Als het water wat verder is gezakt verschijnt naast de boot een gladde zandbult. “het lijkt wel een bultrugwalvis” roept Winny. Gelukkig is het geen, want dan hadden we wat te veel belangstelling gekregen op deze heerlijk rustige plek. De zandbult blijkt enorm fotogeniek, ook met onszelf als modellen erop. En toen het water nog verder was weggezakt verscheen een heuse, grote zandplaat. Omdat de plaat nog niet op de kaart staat, en wij hem dus ontdekt hebben, mogen we er een naam aan geven. Wim en ik zijn het snel eens. Het is de Winny Sijtsmaplaat. Gewoon omdat haar naam het best past in deze omgeving.
Met de zandbult als stut en een krenglijn naar het hekanker houden we de boot met succes recht. Dan begint het lange genieten. Poedelen, bieren, eten, kletsen, en nog eens kletsen. We hebben de zon erbij en verder helemaal niets meer nodig. Een onvergetelijke middag en avond op een wondermooie plaats.
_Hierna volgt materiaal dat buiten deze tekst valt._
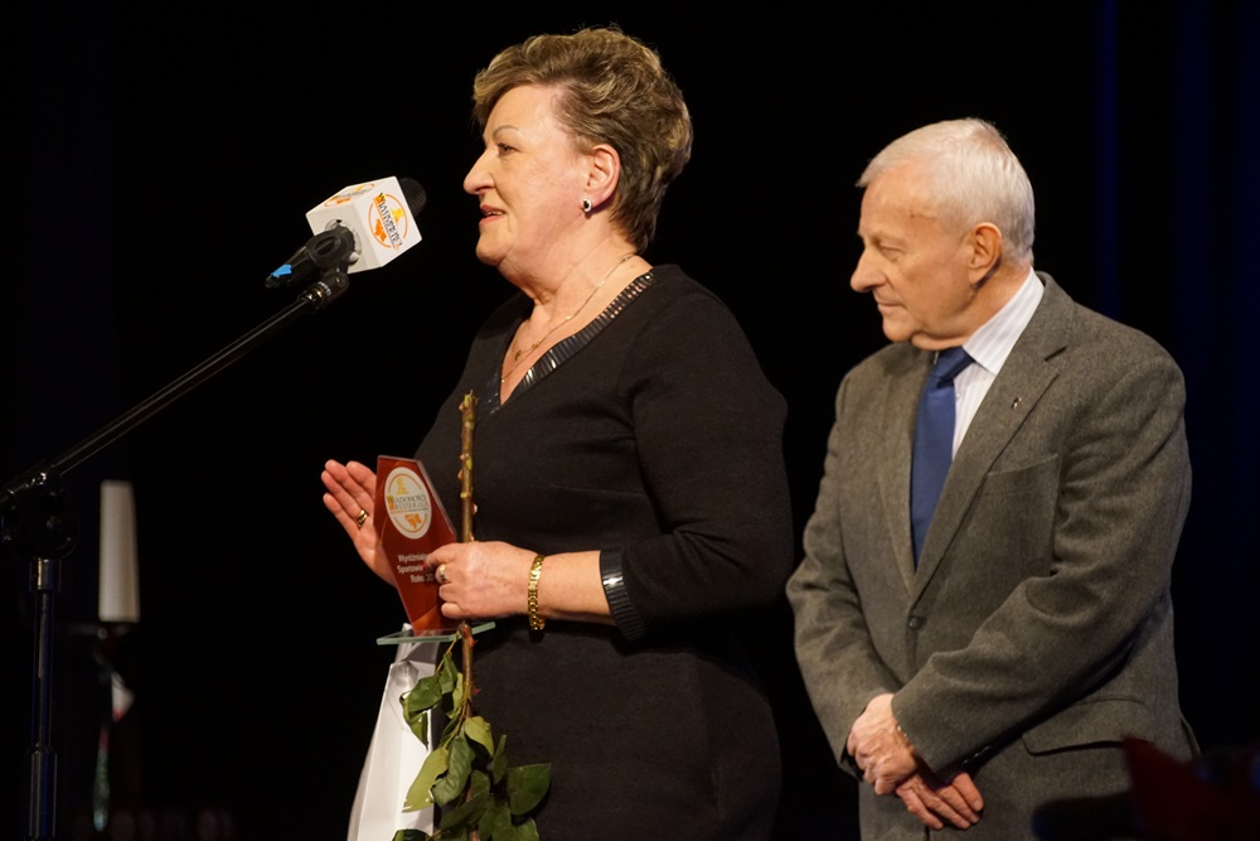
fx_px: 4725
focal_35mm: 135
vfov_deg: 10.2
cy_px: 420
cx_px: 630
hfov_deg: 15.2
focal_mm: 90
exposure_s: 1/160
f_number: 5.6
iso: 2000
Het is al donker als we weer water onder de kiel hebben om te verhalen naar een slaapplek. De vuurtoren van Schier is een prima hulpmiddel om de juiste kant op te varen. Plekkie gevonden, slaapboot ingericht, nageborreld en voldaan ‘op bêd’, zoals de Friezen zeggen.
Wim en ik slapen nog als Winny van boord stapt om nog wat foto’s van de slaapboot op de plaat te maken. De Rackert staat dan op zijn kiel, maar na het laaste ontbijt met supergezonde broodjes kaas-en-groenten zijn we vlot en kunnen we naar Lauwersoog. Ook dit wordt weer een heerlijk potje zeilen met veel zon.
We moeten vroeg in Lauwersoog zijn, want de auto van Wim staat in Noordpolderzijl. Wim springt dus van boord, spoedt zich naar de camping, huurt daar een fiets, fietst door het Groninger land naar Noordpolderzijl en brengt de fiets met de auto weer terug naar Lauwersoog. Dit alles in een absolute recordtijd, want Winny en ik hadden het eten nog niet op toen Wim zich al meldde om Winny op te pikken. Hen restte nog een lange autorit, via Gouda naar Dongen. Ik blijf, vreemd alleen, achter.
Maar de avonturen gaan door. Halverwege de avond meert een groot scherp jacht af naast de Rackert. Ik neem een lijntje aan en raak in gesprek met de schipper. Die was niet blij. Ze waren die ochtend vertrokken vanuit Helgoland, hadden veel last gehad van hoge deining en waren boven de Rottums verrast door zwaar onweer. Daarbij was de bezaanmast ontwricht en de fok kapotgewaaid. Bij wijze van troost heb ik maar een fles Berenburg uit de Rackert gepakt, en werd het het toch nog gezellig. De schipper was als ontwerper betrokken bij de ontwikkeling van de Ecoliner van Fair Transport, waarover een paar logs verderop meer.
Als ik naar bed ga geniet ik nog volop na van het wadgeluk dat ik in de eerste twee etappes heb mogen beleven. Ik ben benieuwd wat de volgende twee zullen opleveren.